On the subject of holding referendums on the same day as general elections, which your Lordships' committee opposed, as the noble Baroness said, the Government responded that a case-by-case approach was appropriate in that area. Again—no ad hocery or political convenience there, either.
Your Lordships’ committee recommended that the Electoral Commission should be given a statutory responsibility to formulate referendum questions, which should then be presented to Parliament for approval. The Government, in rejecting the recommendation in their response, said that when provision for a referendum was made by Order in Council rather than by legislation, the commission’s view would be taken into account in framing the question included in the order. Obviously, there is no question of ad hocery or political convenience there.
I, together with many other noble Lords of my generation, took part in the 1975 referendum on the renegotiation of terms of British membership of the European Community. I was a relatively newly elected Member of the other place and keen to support the Yes campaign. I persuaded the then Conservative agent from the Northwich division of Cheshire, the late Maglena Roberts, that we should have phone-in sessions so that I could personally respond to concerns. Despite her reservations after many years in her post about the merits of this new-fangled idea, not least on the grounds of advertising expense, she eventually went quietly—or relatively quietly.
On the first day of the phone-ins, as the clock in the Conservative Association office in Northwich ticked up to 10 o’clock, Maglena watched the telephone as if it was an anarchist’s bomb about to explode. At 11 o’clock I said, “Miss Roberts, will you please look after the telephone while I make us both a cup of coffee”. On the second day, the telephone eventually rang. The caller’s inquiry was, “Mr Goodlad, what is the position of animals in the European Community?” I glanced down at the desk on which Miss Roberts had thoughtfully spread out copious briefing on every possible subject that could be covered. There was no line to take on the position of animals in the European Community—far less a suggestion as to what I might say if pressed. Without, I hope, breaking step, I tentatively said, “Madam, I believe that in general the rules are very strict”, to which the caller said, “Thank you, Mr Goodlad, I am very glad to hear it”. That was the only inquiry. Halls were booked for public meetings—half a dozen, as I recollect, widely advertised at some expense. The maximum attendance at any meeting was two people, and the only question asked was from a lady who said, “When does the Women’s Institute meeting begin?”

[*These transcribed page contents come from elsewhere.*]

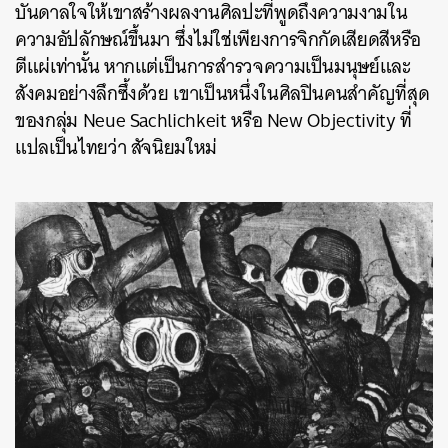
บันดาลใจให้เขาสร้างผลงานศิลปะที่พูดถึงความงามใน
ความอัปลักษณ์ขึ้นมา ซึ่งไม่ใช่เพียงการจิกกัดเสียดสีหรือ
ตีแผ่เท่านั้น หากแต่เป็นการสำรวจความเป็นมนุษย์และ
สังคมอย่างลึกซึ้งด้วย เขาเป็นหนึ่งในศิลปินคนสำคัญที่สุด
ของกลุ่ม Neue Sachlichkeit หรือ New Objectivity ที่
แปลเป็นไทยว่า สัจนิยมใหม่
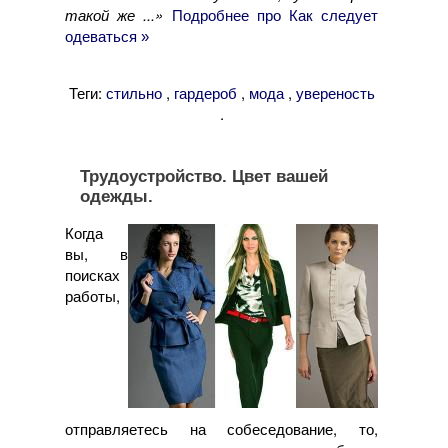
такой же ...»
Подробнее про Как следует
одеваться »
Теги:
,
,
,
стильно
гардероб
мода
увереность
.
Трудоустройство. Цвет вашей
одежды.
Когда
вы, в
поисках
работы,
отправляетесь на собеседование, то,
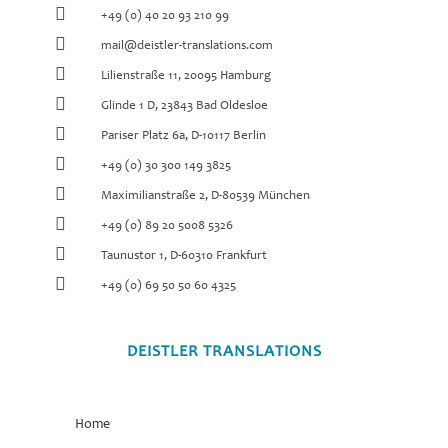
+49 (0) 40 20 93 210 99
mail@deistler-translations.com
Lilienstraße 11, 20095 Hamburg
Glinde 1 D, 23843 Bad Oldesloe
Pariser Platz 6a, D-10117 Berlin
+49 (0) 30 300 149 3825
Maximilianstraße 2, D-80539 München
+49 (0) 89 20 5008 5326
Taunustor 1, D-60310 Frankfurt
+49 (0) 69 50 50 60 4325
DEISTLER TRANSLATIONS
Home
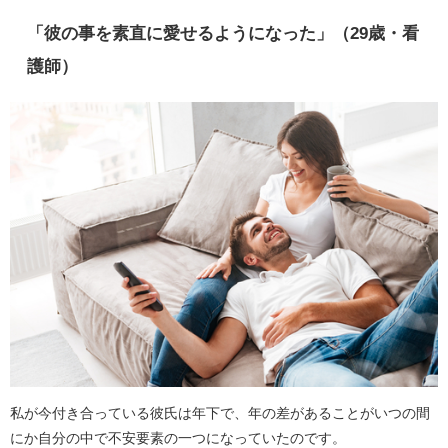
「彼の事を素直に愛せるようになった」（29歳・看
護師）
私が今付き合っている彼氏は年下で、年の差があることがいつの間
にか自分の中で不安要素の一つになっていたのです。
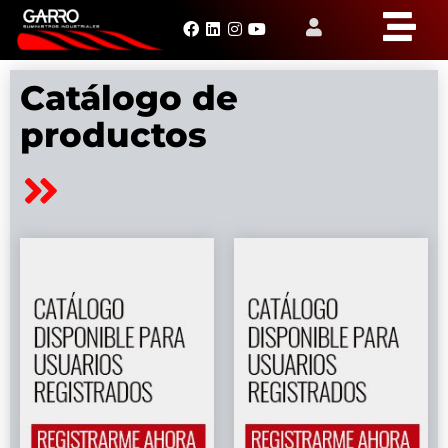
Catálogo de
productos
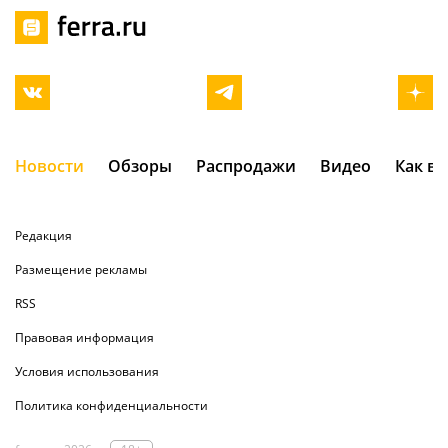
Новости
Обзоры
Распродажи
Видео
Как в
Редакция
Размещение рекламы
RSS
Правовая информация
Условия использования
Политика конфиденциальности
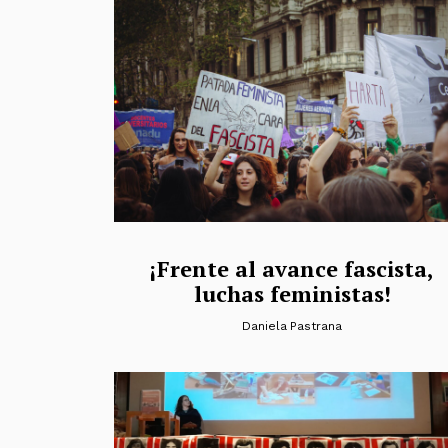
¡Frente al avance fascista,
luchas feministas!
Daniela Pastrana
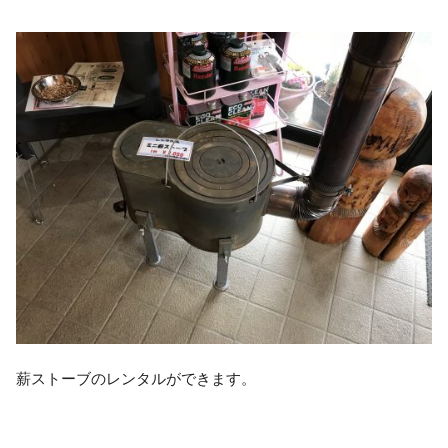
薪ストーブのレンタルができます。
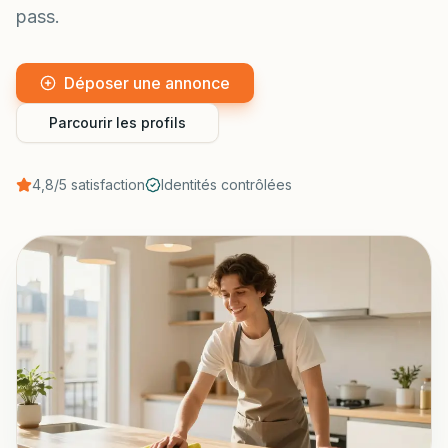
pass.
Déposer une annonce
Parcourir les profils
4,8/5 satisfaction
Identités contrôlées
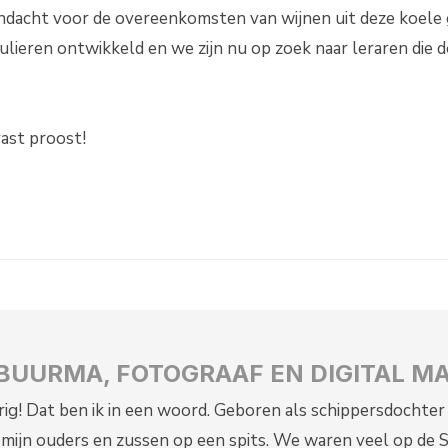
k aandacht voor de overeenkomsten van wijnen uit deze koele
ieren ontwikkeld en we zijn nu op zoek naar leraren die d
vast proost!
BUURMA, FOTOGRAAF EN DIGITAL M
ig! Dat ben ik in een woord. Geboren als schippersdochter v
mijn ouders en zussen op een spits. We waren veel op de Se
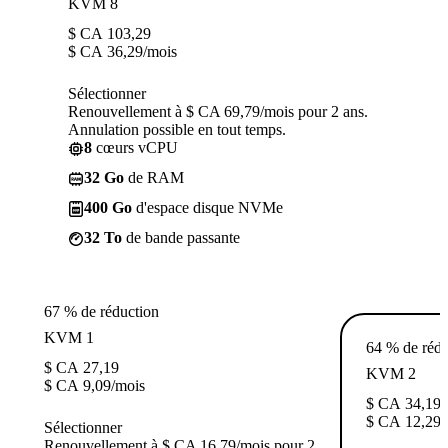
KVM 8
$ CA
103,29
$ CA
36,29
/mois
Sélectionner
Renouvellement à $ CA 69,79/mois pour 2 ans.
Annulation possible en tout temps.
8
cœurs vCPU
32 Go
de RAM
400 Go
d'espace disque NVMe
32 To
de bande passante
67 % de réduction
KVM 1
64 % de rédu
$ CA
27,19
KVM 2
$ CA
9,09
/mois
$ CA
34,19
$ CA
12,29
/
Sélectionner
Renouvellement à $ CA 16,79/mois pour 2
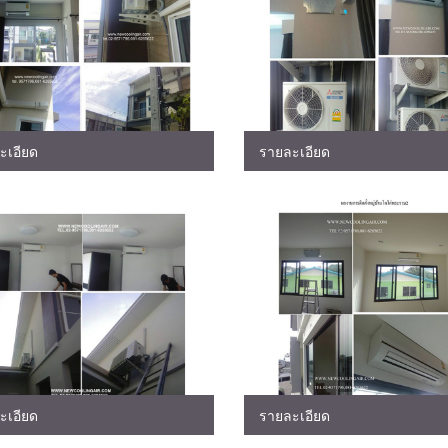
ะเอียด
รายละเอียด
ะเอียด
รายละเอียด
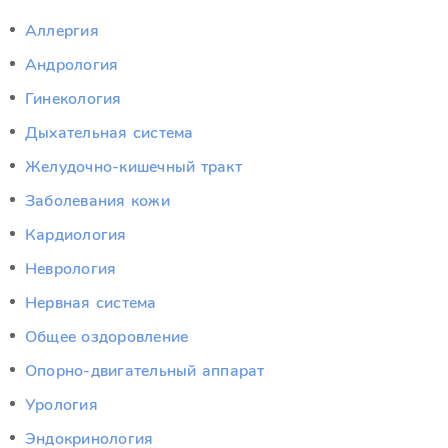
Аллергия
Андрология
Гинекология
Дыхательная система
Желудочно-кишечный тракт
Заболевания кожи
Кардиология
Неврология
Нервная система
Общее оздоровление
Опорно-двигательный аппарат
Урология
Эндокринология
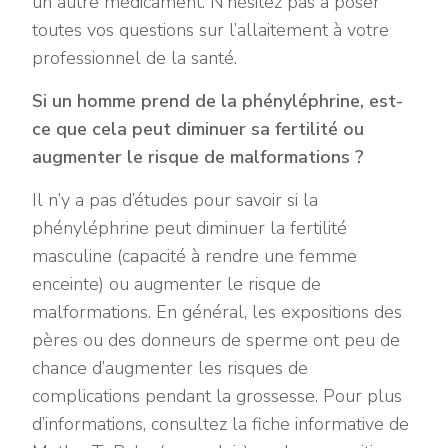
un autre médicament. N’hésitez pas à poser
toutes vos questions sur l’allaitement à votre
professionnel de la santé.
Si un homme prend de la phényléphrine, est-
ce que cela peut diminuer sa fertilité ou
augmenter le risque de malformations ?
Il n’y a pas d’études pour savoir si la
phényléphrine peut diminuer la fertilité
masculine (capacité à rendre une femme
enceinte) ou augmenter le risque de
malformations. En général, les expositions des
pères ou des donneurs de sperme ont peu de
chance d’augmenter les risques de
complications pendant la grossesse. Pour plus
d’informations, consultez la fiche informative de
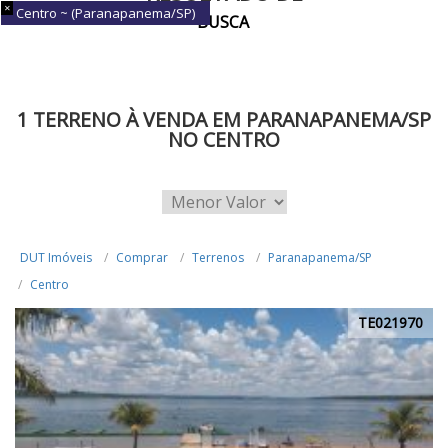
Centro ~ (Paranapanema/SP)
BUSCA
1 TERRENO À VENDA EM PARANAPANEMA/SP
NO CENTRO
DUT Imóveis
Comprar
Terrenos
Paranapanema/SP
Centro
TE021970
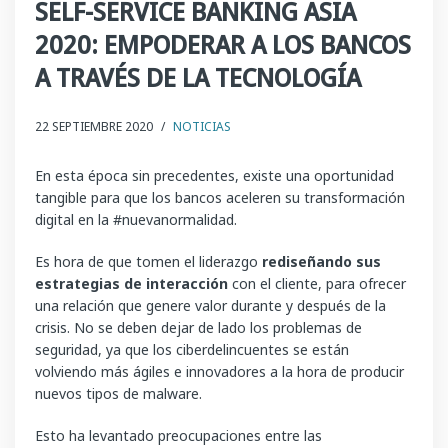
SELF-SERVICE BANKING ASIA
2020: EMPODERAR A LOS BANCOS
A TRAVÉS DE LA TECNOLOGÍA
22 SEPTIEMBRE 2020
/
NOTICIAS
En esta época sin precedentes, existe una oportunidad
tangible para que los bancos aceleren su transformación
digital en la #nuevanormalidad.
Es hora de que tomen el liderazgo
rediseñando sus
estrategias de interacción
con el cliente, para ofrecer
una relación que genere valor durante y después de la
crisis. No se deben dejar de lado los problemas de
seguridad, ya que los ciberdelincuentes se están
volviendo más ágiles e innovadores a la hora de producir
nuevos tipos de malware.
Esto ha levantado preocupaciones entre las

As many noble Lords will recollect, the front cover of Private Eye at the beginning of the 1975 campaign featured a photograph of an elderly couple dozing in deckchairs on Blackpool beach with knotted handkerchiefs protecting their heads from the sun. The caption below the photograph was, “The Great Debate Begins”. I look forward, as I am sure do all noble Lords, to further great debates, which I trust will not be disrupted by less important matters.